Collection entries
────────

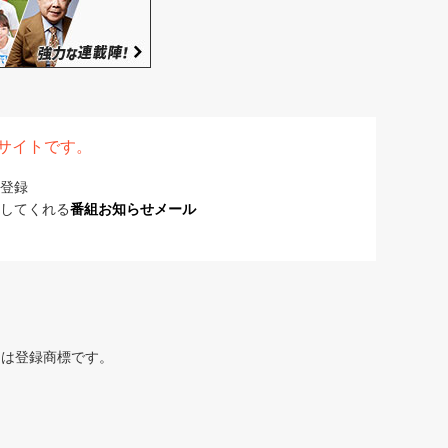
表サイトです。
登録
してくれる
番組お知らせメール
または登録商標です。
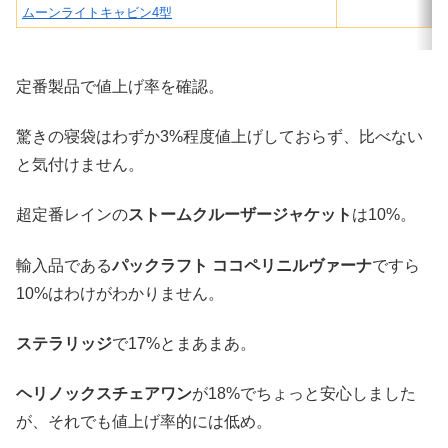
ムーンライトキャビン4型
定番製品で値上げ率を確認。
驚きの寝袋はわずか3%程度値上げしておらず、比べない
と気付けません。
超定番レインの
ストームクルーザージャケット
は10%。
輸入品である
パックラフト ココペリニルヴァーナ
ですら
10%はわけがわかりません。
ステラリッジ
で17%とまあまあ。
ヘリノックスチェアワン
が18%でちょっと安心しました
が、それでも値上げ率的には低め。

────────

= WHAT THIS TASK INVOLVES =
Exclude the images and reproduce the remaining data exactly.

= EXERCISE RESULT =
表サイトです。
登録
してくれる
番組お知らせメール
または登録商標です。
ムーンライトキャビン4型
定番製品で値上げ率を確認。
驚きの寝袋はわずか3%程度値上げしておらず、比べない
と気付けません。
超定番レインの
ストームクルーザージャケット
は10%。
輸入品である
パックラフト ココペリニルヴァーナ
ですら
10%はわけがわかりません。
ステラリッジ
で17%とまあまあ。
ヘリノックスチェアワン
が18%でちょっと安心しました
が、それでも値上げ率的には低め。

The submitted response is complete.